The ceremony that was shunned by most of the international community sparked fresh sanctions, deepening the Opec country´s isolation. Argentina followed Peru today in imposing travel bans and financial restrictions on senior Venezuelan government officials. Paraguay broke diplomatic relations altogether but pledged to honor its $300mn oil debt to Caracas. The Organization of American States (OAS) voted not to recognize Maduro´s second term, with the notable abstention of Mexico that has adopted a non-confrontational stance since leftist president Andres Manuel Lopez Obrador took power in December.

The US, EU and Canada already have targeted sanctions in place, and Washington has had financial sanctions on the government and state-owned PdV since August 2017. None of the sanctions directly targets Venezuela´s oil exports, the source of all of the government´s legitimate revenue. The financial sanctions have had the most far-reaching impact, but even the sanctions on individual officials could make it more difficult for foreign oil companies to operate and interact with their Venezuelan counterparts.

Oil ministry officials say tougher sanctions could also thwart the ability of some western oil companies to finance their share of joint venture investments in Venezuela, and the ability of PdV to attract new investors.

Chevron, Total, Equinor, Repsol and Eni are among PdV´s partners with assets on the ground. Shell recently sold its 40pc in an upstream oil venture, but continues to operate alongside PdV to reduce flaring in eastern fields and is poised to develop and transport offshore gas to neighboring Trinidad and Tobago.

All of the companies have maintained a low profile as Venezuela has sunk into economic ruin and many have written off chronic losses. Peers ExxonMobil and ConocoPhillips withdrew from Venezuela after their assets were expropriated in 2007. Now ExxonMobil is developing massive oil reserves off neighboring Guyana on territory that Venezuela claims as its own. And ConocoPhillips is collecting on a $2bn arbitration settlement after imposing liens on PdV´s Caribbean assets last year.

In comments to Argus this afternoon, Chevron said: "Chevron operations in Venezuela continue and the company is committed to the country's energy development in compliance with all applicable US laws and regulations.
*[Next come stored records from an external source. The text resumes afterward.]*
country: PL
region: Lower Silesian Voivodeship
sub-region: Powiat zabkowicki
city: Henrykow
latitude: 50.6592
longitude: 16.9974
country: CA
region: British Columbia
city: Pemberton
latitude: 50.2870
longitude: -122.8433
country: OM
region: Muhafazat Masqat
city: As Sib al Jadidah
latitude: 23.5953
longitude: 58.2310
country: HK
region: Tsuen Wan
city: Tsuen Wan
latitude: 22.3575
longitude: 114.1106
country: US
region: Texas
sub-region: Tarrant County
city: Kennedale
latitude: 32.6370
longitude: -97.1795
We don't comment on politics."

Maduro´s immediate challenge heading into his second six-year term is remedying the broken oil-based economy. Although state-owned PdV appears to have stabilized crude production at around 1.15mn b/d for now, the government will need to sustain and revive output in order to generate sorely needed hard currency for imports of basic goods and to service over $9bn of bond debt principal and interest due this year.
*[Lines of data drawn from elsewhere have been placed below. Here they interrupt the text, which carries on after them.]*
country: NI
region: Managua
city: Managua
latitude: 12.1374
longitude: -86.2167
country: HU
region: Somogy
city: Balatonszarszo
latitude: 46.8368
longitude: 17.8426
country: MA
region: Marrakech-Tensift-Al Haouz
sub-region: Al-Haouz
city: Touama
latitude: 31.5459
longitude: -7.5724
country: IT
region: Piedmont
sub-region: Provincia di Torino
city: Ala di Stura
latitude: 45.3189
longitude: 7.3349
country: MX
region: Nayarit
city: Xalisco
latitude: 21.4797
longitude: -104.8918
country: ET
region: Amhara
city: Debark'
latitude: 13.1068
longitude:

Leaner oil revenue this year will not be enough to cover food imports and honor bond debt, while maintaining oil-backed loan and barter commitments — mainly to China and Russia, Venezuela´s primary international patrons.
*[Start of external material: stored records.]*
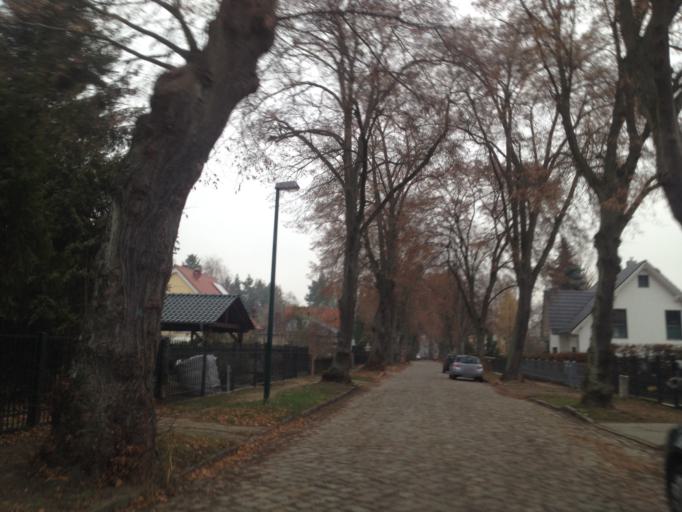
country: DE
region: Berlin
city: Blankenfelde
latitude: 52.6880
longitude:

Maduro also faces the prospect of a parallel opposition government led by Juan Guaido, the newly elected head of the opposition-controlled National Assembly, considered the last legitimate democratic institution. The assembly is passing measures repudiating some Maduro-era oil deals and preparing for a political transition. US secretary of state Mike Pompeo called Guaido today to congratulate him and pledged to cooperate to restore Venezuelan democracy.

Maduro is counting on China, Russia and Turkey, but none of their diplomatic officials had a high profile at today´s ceremony.